#### [Goal of the exercise]
Copy each of the entries below faithfully, setting aside any pictures.

#### [Task input]
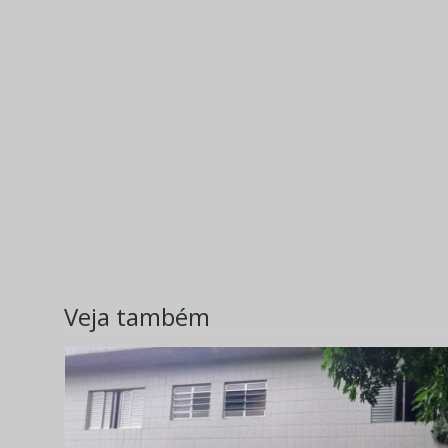
Veja também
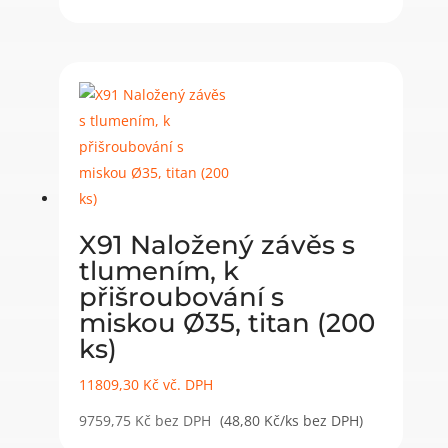
X91 Naložený závěs s
tlumením, k
přišroubování s
miskou Ø35, titan (200
ks)
11809,30
Kč
vč. DPH
9759,75
Kč
bez DPH
(48,80 Kč/ks bez DPH)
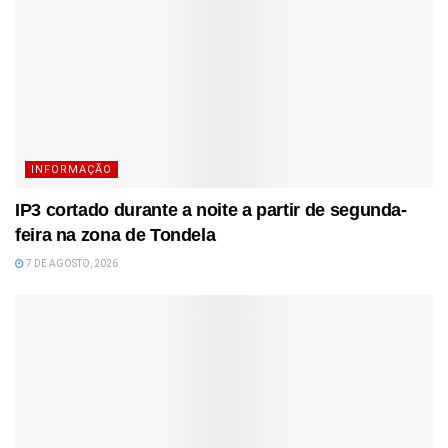
INFORMAÇÃO
IP3 cortado durante a noite a partir de segunda-
feira na zona de Tondela
7 DE AGOSTO, 2026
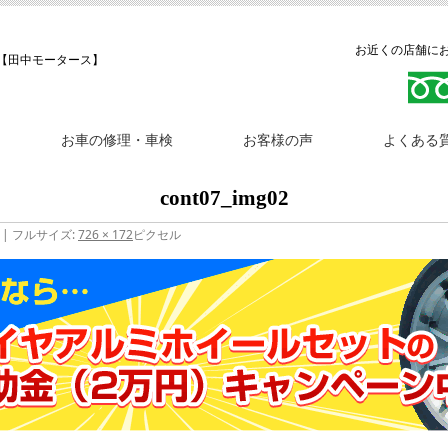
お近くの店舗にお問
【田中モータース】
お車の修理・車検
お客様の声
よくある
cont07_img02
|
フルサイズ:
726 × 172
ピクセル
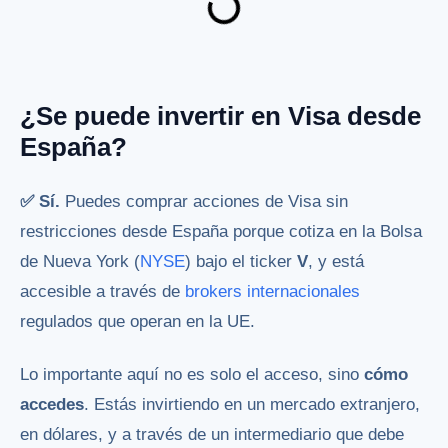
¿Se puede invertir en Visa desde
España?
✅ Sí.
Puedes comprar acciones de Visa sin
restricciones desde España porque cotiza en la Bolsa
de Nueva York (
NYSE
) bajo el ticker
V
, y está
accesible a través de
brokers internacionales
regulados que operan en la UE.
Lo importante aquí no es solo el acceso, sino
cómo
accedes
. Estás invirtiendo en un mercado extranjero,
en dólares, y a través de un intermediario que debe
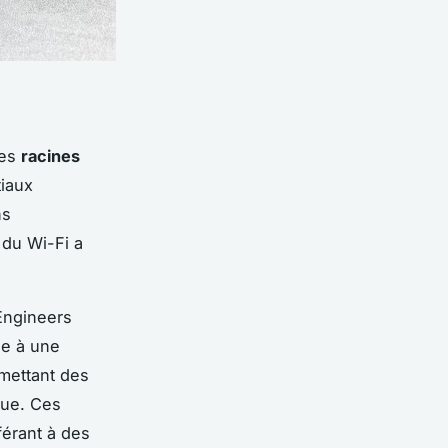
ses
racines
tiaux
ns
 du Wi-Fi a
 Engineers
ie à une
rmettant des
que. Ces
férant à des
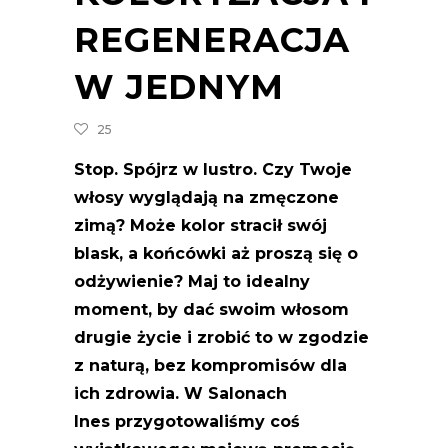
REGENERACJA
W JEDNYM
25
Stop. Spójrz w lustro. Czy Twoje
włosy wyglądają na zmęczone
zimą? Może kolor stracił swój
blask, a końcówki aż proszą się o
odżywienie? Maj to idealny
moment, by dać swoim włosom
drugie życie i zrobić to w zgodzie
z naturą, bez kompromisów dla
ich zdrowia. W Salonach
Ines przygotowaliśmy coś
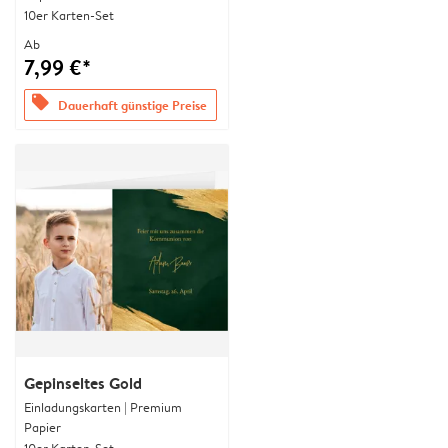
10er Karten-Set
Ab
7,99 €*
offers
Dauerhaft günstige Preise
Gepinseltes Gold
Einladungskarten | Premium
Papier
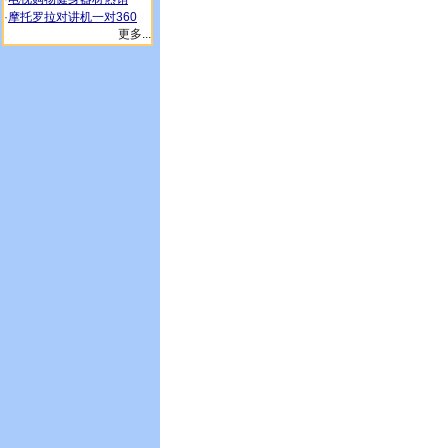
·
摩托罗拉对讲机一对360
更多...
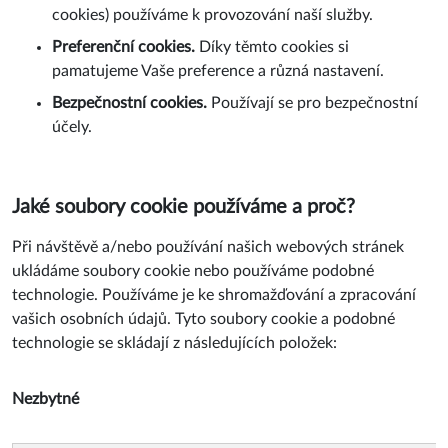
cookies) používáme k provozování naší služby.
Preferenční cookies.
Díky těmto cookies si
pamatujeme Vaše preference a různá nastavení.
Bezpečnostní cookies.
Používají se pro bezpečnostní
účely.
Jaké soubory cookie používáme a proč?
Při návštěvě a/nebo používání našich webových stránek
ukládáme soubory cookie nebo používáme podobné
technologie. Používáme je ke shromažďování a zpracování
vašich osobních údajů. Tyto soubory cookie a podobné
technologie se skládají z následujících položek:
Nezbytné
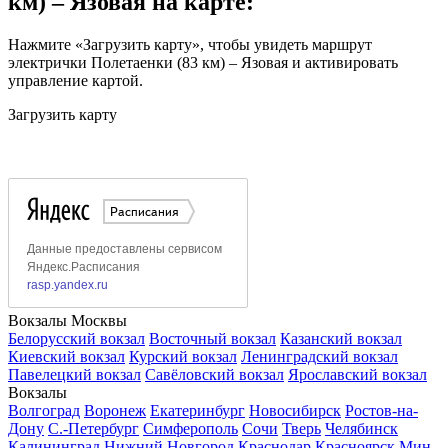
км) – Язовая на карте:
Нажмите «Загрузить карту», чтобы увидеть маршрут
электрички Полетаенки (83 км) – Язовая и активировать
управление картой.
Загрузить карту
Вокзалы Москвы
Белорусский вокзал
Восточный вокзал
Казанский вокзал
Киевский вокзал
Курский вокзал
Ленинградский вокзал
Павелецкий вокзал
Савёловский вокзал
Ярославский вокзал
Вокзалы
Волгоград
Воронеж
Екатеринбург
Новосибирск
Ростов-на-
Дону
С.-Петербург
Симферополь
Сочи
Тверь
Челябинск
Калининград
Нижний Новгород
Краснодар
Красноярск
Мин.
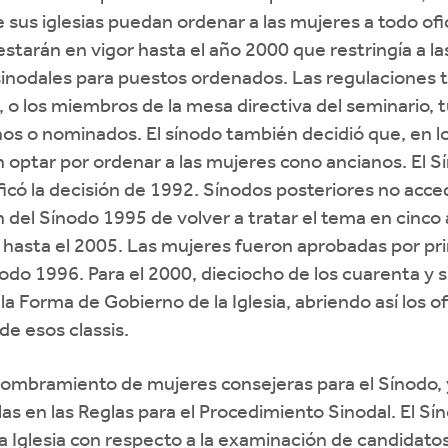
ue sus iglesias puedan ordenar a las mujeres a todo ofi
starán en vigor hasta el año 2000 que restringía a l
sinodales para puestos ordenados. Las regulaciones 
, o los miembros de la mesa directiva del seminario, 
s o nominados. El sínodo también decidió que, en los
n optar por ordenar a las mujeres cono ancianos. El 
ficó la decisión de 1992. Sínodos posteriores no acce
n del Sínodo 1995 de volver a tratar el tema en cinco
cio, hasta el 2005. Las mujeres fueron aprobadas por 
ínodo 1996. Para el 2000, dieciocho de los cuarenta y 
 la Forma de Gobierno de la Iglesia, abriendo así los o
de esos classis.
nombramiento de mujeres consejeras para el Sínodo, 
as en las Reglas para el Procedimiento Sinodal. El Sí
Iglesia con respecto a la examinación de candidatos m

#### [Answer box]
Veja também
X91 Naložený závěs s
tlumením, k
přišroubování s
miskou Ø35, titan (200
ks)
11809,30
Kč
vč. DPH
9759,75
Kč
bez DPH
(48,80 Kč/ks bez DPH)
INFORMAÇÃO
IP3 cortado durante a noite a partir de segunda-
feira na zona de Tondela
7 DE AGOSTO, 2026
お近くの店舗にお問
【田中モータース】
お車の修理・車検
お客様の声
よくある
cont07_img02
|
フルサイズ:
726 × 172
ピクセル
¿Se puede invertir en Visa desde
España?
✅ Sí.
Puedes comprar acciones de Visa sin
restricciones desde España porque cotiza en la Bolsa
de Nueva York (
NYSE
) bajo el ticker
V
, y está
accesible a través de
brokers internacionales
regulados que operan en la UE.
Lo importante aquí no es solo el acceso, sino
cómo
accedes
. Estás invirtiendo en un mercado extranjero,
en dólares, y a través de un intermediario que debe
ses
racines
tiaux
ns
 du Wi-Fi a
 Engineers
ie à une
rmettant des
que. Ces
férant à des
REGENERACJA
W JEDNYM
25
Stop. Spójrz w lustro. Czy Twoje
włosy wyglądają na zmęczone
zimą? Może kolor stracił swój
blask, a końcówki aż proszą się o
odżywienie? Maj to idealny
moment, by dać swoim włosom
drugie życie i zrobić to w zgodzie
z naturą, bez kompromisów dla
ich zdrowia. W Salonach
Ines przygotowaliśmy coś
10er Karten-Set
Ab
7,99 €*
offers
Dauerhaft günstige Preise
Gepinseltes Gold
Einladungskarten | Premium
Papier
·
摩托罗拉对讲机一对360
更多...
cookies) používáme k provozování naší služby.
Preferenční cookies.
Díky těmto cookies si
pamatujeme Vaše preference a různá nastavení.
Bezpečnostní cookies.
Používají se pro bezpečnostní
účely.
Jaké soubory cookie používáme a proč?
Při návštěvě a/nebo používání našich webových stránek
ukládáme soubory cookie nebo používáme podobné
technologie. Používáme je ke shromažďování a zpracování
vašich osobních údajů. Tyto soubory cookie a podobné
technologie se skládají z následujících položek:
Nezbytné
км) – Язовая на карте:
Нажмите «Загрузить карту», чтобы увидеть маршрут
электрички Полетаенки (83 км) – Язовая и активировать
управление картой.
Загрузить карту
Вокзалы Москвы
Белорусский вокзал
Восточный вокзал
Казанский вокзал
Киевский вокзал
Курский вокзал
Ленинградский вокзал
Павелецкий вокзал
Савёловский вокзал
Ярославский вокзал
Вокзалы
Волгоград
Воронеж
Екатеринбург
Новосибирск
Ростов-на-
Дону
С.-Петербург
Симферополь
Сочи
Тверь
Челябинск
Калининград
Нижний Новгород
Краснодар
Красноярск
Мин.
ue sus iglesias puedan ordenar a las mujeres a todo ofi
starán en vigor hasta el año 2000 que restringía a l
sinodales para puestos ordenados. Las regulaciones 
, o los miembros de la mesa directiva del seminario, 
s o nominados. El sínodo también decidió que, en los
n optar por ordenar a las mujeres cono ancianos. El 
ficó la decisión de 1992. Sínodos posteriores no acce
n del Sínodo 1995 de volver a tratar el tema en cinco
cio, hasta el 2005. Las mujeres fueron aprobadas por 
ínodo 1996. Para el 2000, dieciocho de los cuarenta y 
 la Forma de Gobierno de la Iglesia, abriendo así los o
de esos classis.
nombramiento de mujeres consejeras para el Sínodo, 
as en las Reglas para el Procedimiento Sinodal. El Sí
Iglesia con respecto a la examinación de candidatos m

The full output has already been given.